Wild Thing BY PHILIP NORMAN LIVERIGHT

“It’s so lovely now,” Jimi Hendrix said in his muzzy mumble, his topplingly elegant, close-to-gibberish, discreetly space-traveling undertone, onstage one night in 1967 at the Bag O’Nails in London. “I kissed the fairest soul brother of England, Eric Clapton—kissed him right on the lips.”

This is one of many groovy scenes recorded in Philip Norman’s new Hendrix biography, Wild Thing. The fairest soul brother, we can be sure, was transported. Hendrix had arrived in London a year earlier, with not much more than the clothes he stood up in, and immediately induced holy dread in the city’s top guitarists. “There were guitar players weeping,” reports the singer Terry Reid of one early Hendrix performance. “They had to mop the floor up. He kept piling it on, solo after solo. I could see everyone’s fillings falling out.” And of them all, Clapton was the toppermost: clapton is god read the spray-paint legend on a wall in North London. Hendrix, who—let’s be real—could have destroyed Clapton with a flick of his wrist, was all humility: He reverenced Clapton’s work in John Mayall’s Bluesbreakers and (especially) Cream. Clapton, terrified at first—“You never told me he was that fuckin’ good,” he protested to Hendrix’s manager, Chas Chandler, over a wobbling backstage cigarette—fell swiftly and properly in love.

As did everybody else. The Rolling Stones’ Brian Jones, at every Jimi Hendrix Experience show he attended, would punctually weep for joy: “In whatever dark London vault the Experience played,” writes Norman in a particularly beautiful sentence, Jones “would be visible as a dual glint of blond hair and tear-wet cheeks.”

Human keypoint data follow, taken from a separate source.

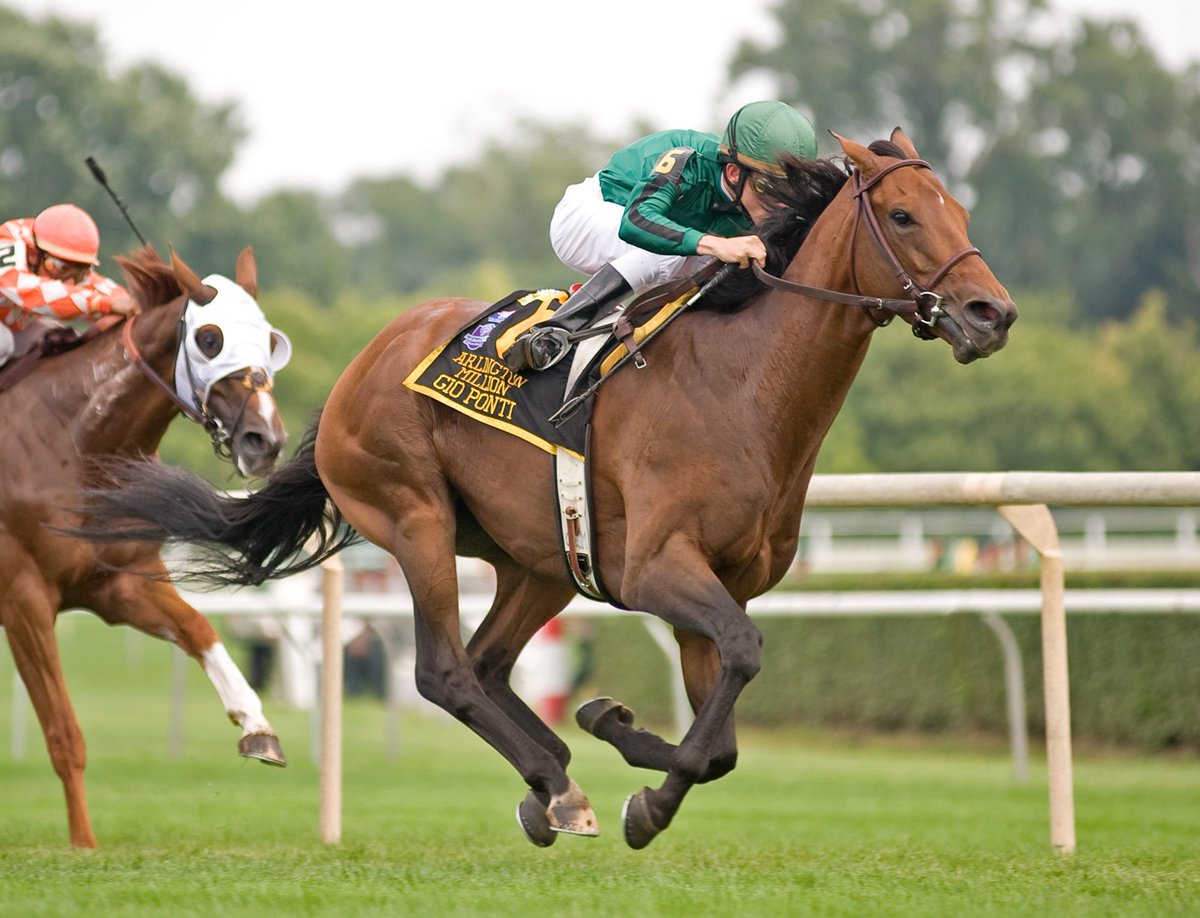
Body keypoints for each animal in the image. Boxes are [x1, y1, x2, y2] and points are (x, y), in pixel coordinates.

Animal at [0, 246, 292, 848]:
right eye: (210, 338)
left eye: (270, 338)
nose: (266, 440)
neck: (76, 445)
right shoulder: (23, 597)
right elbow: (63, 734)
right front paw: (84, 845)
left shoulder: (120, 584)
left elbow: (199, 629)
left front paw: (258, 727)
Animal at [79, 130, 1017, 849]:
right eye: (903, 215)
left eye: (963, 214)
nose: (992, 314)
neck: (743, 386)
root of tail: (361, 364)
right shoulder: (655, 569)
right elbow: (742, 663)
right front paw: (634, 780)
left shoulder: (715, 583)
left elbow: (722, 737)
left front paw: (618, 741)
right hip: (414, 515)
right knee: (445, 673)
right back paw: (555, 784)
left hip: (540, 560)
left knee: (490, 665)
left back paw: (553, 780)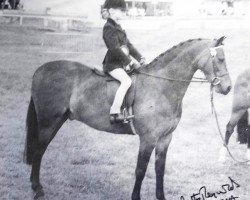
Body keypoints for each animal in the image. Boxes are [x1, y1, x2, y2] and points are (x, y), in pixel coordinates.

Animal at [23, 36, 230, 200]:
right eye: (220, 59)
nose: (227, 88)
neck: (161, 86)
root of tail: (41, 69)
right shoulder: (148, 139)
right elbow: (140, 170)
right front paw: (135, 196)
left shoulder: (165, 138)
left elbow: (160, 169)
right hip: (48, 122)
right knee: (39, 151)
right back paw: (37, 189)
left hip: (57, 121)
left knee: (40, 150)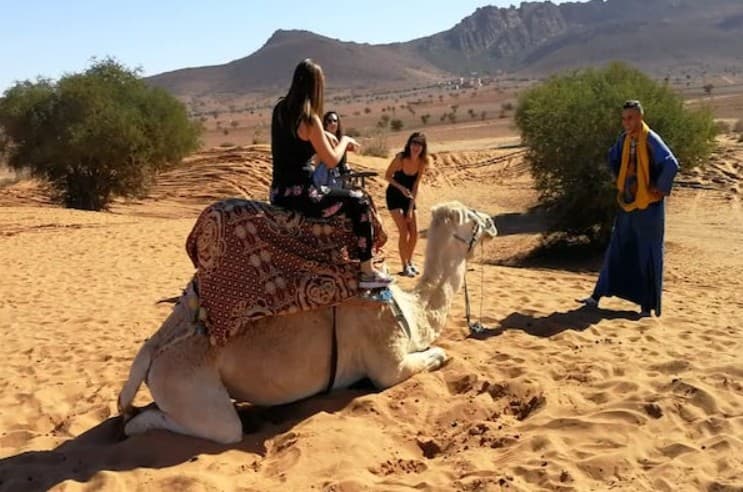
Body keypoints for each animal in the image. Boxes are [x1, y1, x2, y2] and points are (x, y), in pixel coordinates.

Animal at [117, 201, 497, 444]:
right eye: (471, 216)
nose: (492, 222)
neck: (410, 309)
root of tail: (153, 351)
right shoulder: (388, 364)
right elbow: (437, 355)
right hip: (190, 387)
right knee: (214, 427)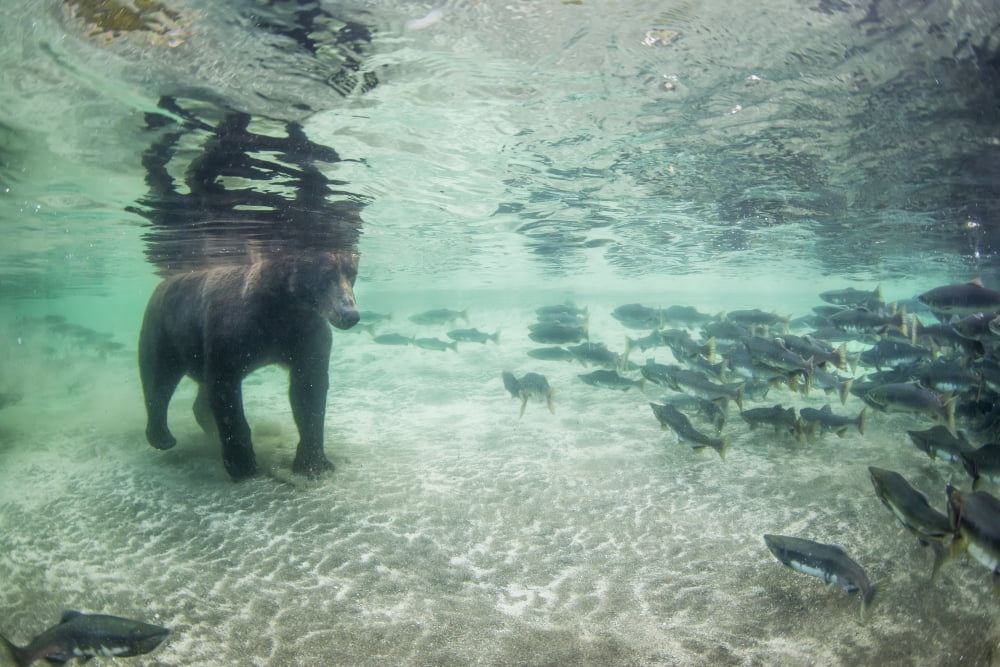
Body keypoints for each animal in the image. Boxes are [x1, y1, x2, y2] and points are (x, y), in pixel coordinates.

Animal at [138, 250, 360, 480]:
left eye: (352, 273)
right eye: (327, 274)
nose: (350, 315)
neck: (280, 308)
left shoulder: (306, 335)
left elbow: (309, 390)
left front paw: (314, 464)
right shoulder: (232, 332)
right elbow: (225, 390)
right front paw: (244, 465)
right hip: (163, 328)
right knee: (158, 376)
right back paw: (162, 437)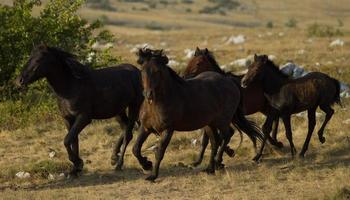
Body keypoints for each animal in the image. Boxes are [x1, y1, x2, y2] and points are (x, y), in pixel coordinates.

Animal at [15, 44, 144, 176]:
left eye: (38, 60)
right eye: (30, 57)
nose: (20, 80)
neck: (71, 87)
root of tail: (137, 72)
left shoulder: (83, 118)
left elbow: (67, 140)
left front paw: (78, 162)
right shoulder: (68, 119)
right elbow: (73, 140)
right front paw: (75, 169)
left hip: (134, 106)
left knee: (128, 134)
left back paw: (119, 164)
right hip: (118, 111)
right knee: (125, 128)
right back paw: (113, 157)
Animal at [133, 48, 262, 181]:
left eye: (157, 71)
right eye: (142, 70)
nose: (148, 94)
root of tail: (229, 81)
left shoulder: (167, 130)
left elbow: (159, 152)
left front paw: (152, 175)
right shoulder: (145, 127)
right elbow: (136, 149)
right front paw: (146, 165)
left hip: (222, 121)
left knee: (227, 135)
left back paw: (217, 162)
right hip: (210, 124)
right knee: (215, 141)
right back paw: (210, 168)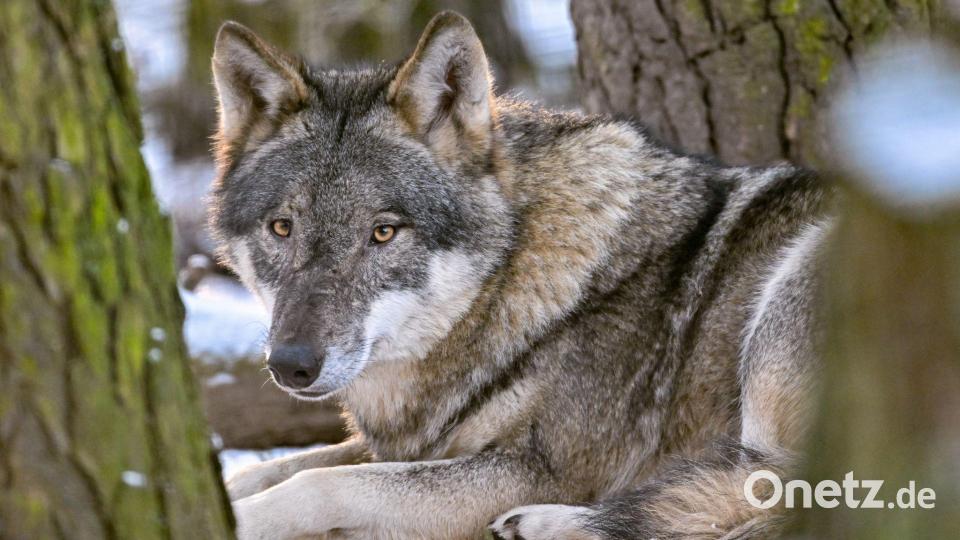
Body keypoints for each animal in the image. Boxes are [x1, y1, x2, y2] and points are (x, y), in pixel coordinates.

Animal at [208, 11, 830, 540]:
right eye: (282, 227)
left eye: (383, 232)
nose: (290, 364)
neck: (509, 284)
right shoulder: (421, 444)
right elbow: (267, 470)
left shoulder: (539, 469)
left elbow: (318, 484)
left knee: (778, 492)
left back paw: (549, 525)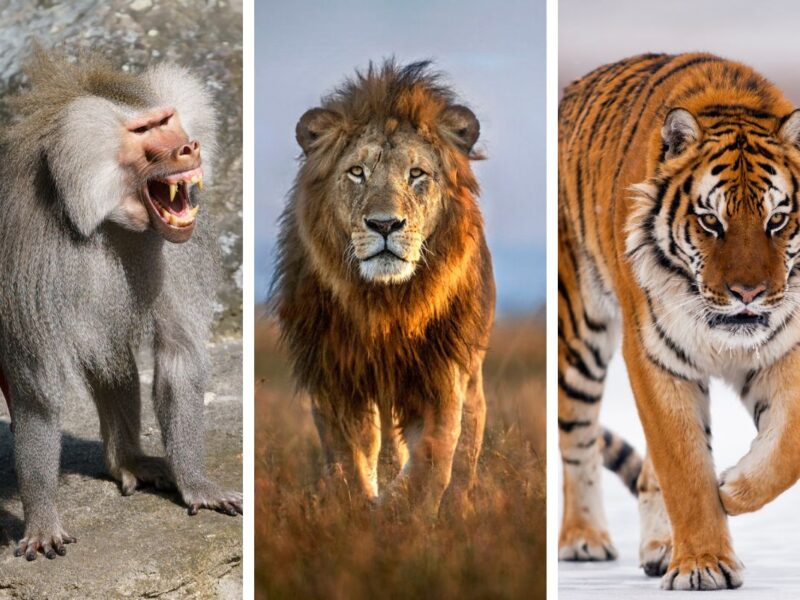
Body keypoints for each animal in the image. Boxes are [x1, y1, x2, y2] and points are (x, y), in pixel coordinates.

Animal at [271, 60, 495, 518]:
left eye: (417, 174)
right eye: (357, 172)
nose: (385, 224)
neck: (386, 304)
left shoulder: (441, 374)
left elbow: (434, 456)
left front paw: (404, 516)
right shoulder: (335, 375)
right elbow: (351, 454)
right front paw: (357, 510)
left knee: (465, 450)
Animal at [558, 52, 800, 591]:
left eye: (776, 220)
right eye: (711, 221)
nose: (748, 294)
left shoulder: (788, 348)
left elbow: (787, 445)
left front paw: (731, 488)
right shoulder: (656, 356)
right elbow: (684, 467)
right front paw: (704, 564)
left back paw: (659, 547)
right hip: (578, 334)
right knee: (577, 440)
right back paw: (585, 539)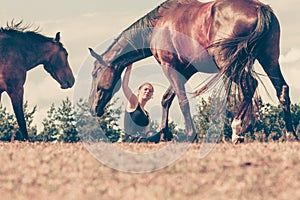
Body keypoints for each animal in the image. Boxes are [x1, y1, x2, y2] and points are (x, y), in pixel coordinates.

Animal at [88, 0, 296, 144]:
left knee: (249, 85)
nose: (93, 107)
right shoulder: (184, 70)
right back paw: (290, 134)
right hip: (269, 59)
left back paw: (237, 131)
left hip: (228, 64)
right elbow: (167, 98)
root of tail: (260, 8)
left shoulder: (169, 66)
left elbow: (181, 100)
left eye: (95, 72)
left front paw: (189, 136)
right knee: (282, 90)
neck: (159, 24)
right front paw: (164, 134)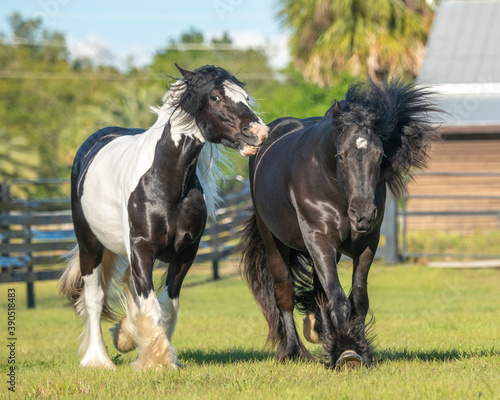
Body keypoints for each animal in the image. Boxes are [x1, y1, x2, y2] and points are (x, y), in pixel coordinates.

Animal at [59, 65, 270, 368]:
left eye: (246, 97)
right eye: (216, 97)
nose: (258, 132)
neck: (165, 183)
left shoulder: (185, 253)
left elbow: (167, 304)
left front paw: (149, 349)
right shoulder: (141, 250)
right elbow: (150, 305)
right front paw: (156, 361)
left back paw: (124, 337)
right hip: (89, 245)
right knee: (94, 298)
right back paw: (97, 359)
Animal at [240, 79, 440, 370]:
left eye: (380, 155)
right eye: (342, 155)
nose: (363, 214)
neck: (332, 184)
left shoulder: (367, 244)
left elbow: (357, 297)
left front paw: (359, 348)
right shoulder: (319, 240)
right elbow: (338, 299)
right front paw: (345, 350)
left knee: (317, 291)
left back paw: (318, 329)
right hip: (274, 241)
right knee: (284, 292)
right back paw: (293, 351)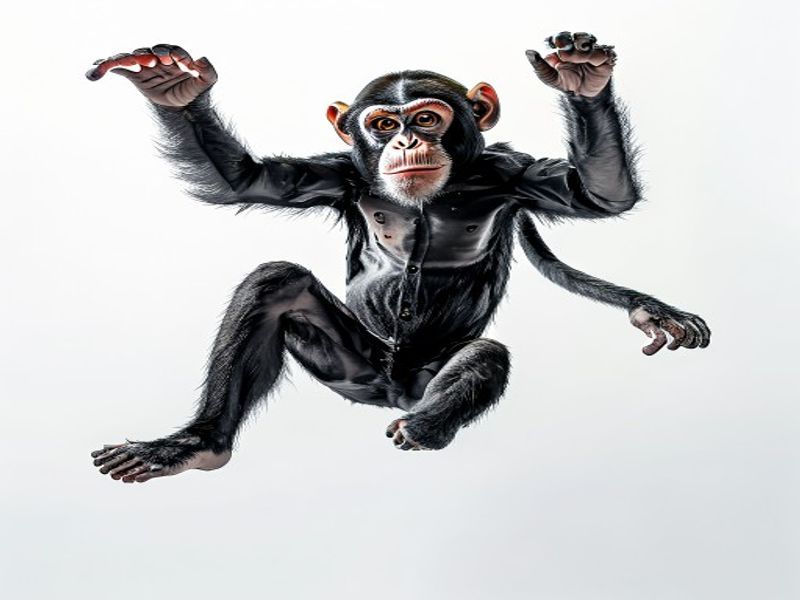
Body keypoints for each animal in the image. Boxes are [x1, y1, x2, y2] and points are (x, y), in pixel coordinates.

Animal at [86, 33, 710, 483]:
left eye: (427, 118)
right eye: (384, 123)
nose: (407, 141)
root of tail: (394, 390)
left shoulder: (517, 175)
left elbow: (598, 195)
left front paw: (583, 77)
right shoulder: (334, 174)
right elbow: (246, 179)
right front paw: (174, 86)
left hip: (416, 380)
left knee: (483, 354)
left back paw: (423, 429)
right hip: (354, 371)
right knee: (274, 281)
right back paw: (197, 445)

Norman is a veteran music journalist and biographer, best known for 1981’s Shout! The Beatles in Their Generation, a classy piece of Beatleology that was nonetheless renamed Shite! by a less-than-thrilled Paul McCartney. Wild Thing is good on Hendrix’s meteoric impact on Swinging London (and then the world), the crater he left in consciousness. It’s not quite as good on the precise electric-acoustic dimensions of that crater. But that’s always the challenge with Hendrix: how to describe, how to even verbally gesture at, the extraordinary sounds he made? Or to reconcile this diffident, melancholy man with the Promethean audacity of his art? The best analysis in the book, rather poetically, comes from an unnamed Finnish journalist quoted by Norman, who reviewed a Hendrix show in 1967 and heard “a voice from the reality of today’s worldwide information network that effectively spreads both terror and delight.”

The other challenge with Hendrix—a challenge for us, now—is to part the beaded curtains and the veil of dope smoke, to pierce the purple haze and reckon with him politically, aesthetically, and culturally as a Black artist in his time. Charles Shaar Murray did a musicologist’s version of this with 1998’s Crosstown Traffic: Jimi Hendrix and the Post-war Rock’n’Roll Revolution, but the canon of Hendrix biography, in my opinion, still awaits a book with the historical heft and acumen of David Remnick’s King of the World: Muhammad Ali and the Rise of an American Hero—a book, in other words, capable of mapping the larger forces of which Hendrix was the electrified nexus.